Quattro animali e un dirottamento.

Di Daniela Losini

Per gli animali dello zoo di Manhattan (il leone divo Alex, Gloria la saggia Ippopotama, Melman la Giraffa malata immaginaria e Martin la Zebra amicona) i sapiens sono gli amici e collaboratori da intrattenere e a cui riferire nel bisogno mentre la natura è l’ignoto dal quale tenersi debitamente alla larga. La curiosità ci mette lo zoccolo e i quattro si ritrovano ad affrontare prima la giungla della città, capeggiata da una terribile vecchietta, e poi quella reale nell’isola di Madagascar.
Li attendono i lemuri, capitanati da Julian re vanesio e vanitoso preoccupato solo di organizzare rave party e di tenere alla larga le iene predatrici che ambiscono ai piccoli cuccioli come condimento di gustose insalate. Gli animali dello zoo superviziati, egoriferiti, ipocondriaci e sfaticati si trovano a vivere nell’habitat reale nel quale avrebbero dovuto crescere e rimangono traumatizzati dal manifestarsi della propria essenza che torna a galla frantumando gli equilibri di convivenza raggiunti nello stato di cattività.

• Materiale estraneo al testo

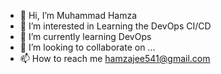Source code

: - 👋 Hi, I’m Muhammad Hamza
- 👀 I’m interested in Learning the DevOps CI/CD 
- 🌱 I’m currently learning DevOps
- 💞️ I’m looking to collaborate on ...
- 📫 How to reach me hamzajee541@gmail.com

<!---
hamzajee541/hamzajee541 is a ✨ special ✨ repository because its `README.md` (this file) appears on your GitHub profile.
You can click the Preview link to take a look at your changes.
--->
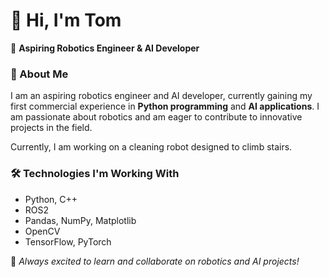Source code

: # 👋 Hi, I'm Tom

🔧 **Aspiring Robotics Engineer & AI Developer** 

### 🚀 About Me  
I am an aspiring robotics engineer and AI developer, currently gaining my first commercial experience in **Python programming** and **AI applications**. I am passionate about robotics and am eager to contribute to innovative projects in the field.  

Currently, I am working on a cleaning robot designed to climb stairs.

### 🛠️ Technologies I'm Working With  
- Python, C++
- ROS2
- Pandas, NumPy, Matplotlib
- OpenCV
- TensorFlow, PyTorch 

🚀 *Always excited to learn and collaborate on robotics and AI projects!*
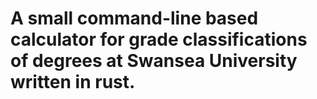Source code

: # A small command-line based calculator for grade classifications of degrees at Swansea University written in rust.
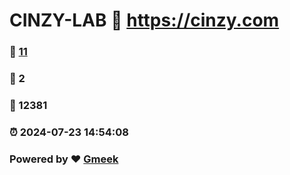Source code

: # CINZY-LAB :link: https://cinzy.com 
### :page_facing_up: [11](https://cinzy.com/tag.html) 
### :speech_balloon: 2 
### :hibiscus: 12381 
### :alarm_clock: 2024-07-23 14:54:08 
### Powered by :heart: [Gmeek](https://github.com/Meekdai/Gmeek)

Qualche buona battuta, qualche situazione divertente (le due scimmie sarcastiche e intellettualoidi) alcune citazioni di scene da film famosi e il brodo - brodetto - è servito. Abituati alle trovate pirotecniche di Shark Tale e alla rivoluzione dei clichè di Shreck qui tocca accontentarsi di contesti contingenti e stirati al limite ma quando arrivano in scena i pinguini, definiti psicopatici e protagonisti della gag più azzeccata quando commentano l’agognato Antartide, il film s’innalza toccando le vette cui ambisce ma che non raggiunge per tutta la sua durata e succedendo sei sette volte, queste gradite apparizioni estemporanee appaiono come la vera colonna portante della pellicola. La tecnica utilizzata per i disegni e la realizzazione del film è stata denominata “stira e allunga” una sorta di mix tra l’effetto finzione del cartone animato e la morbida perfezione realistica del rendering.
La natura chiama e divide per lasciar spazio alla catena alimentare e al proprio fondamento ed è qui il “core” più significativo e brillante: la spietatezza della foresta contro la civilizzazione della cattività. Finirà a cocktail marittimi e sushi e l’ennesima illusione di libertà.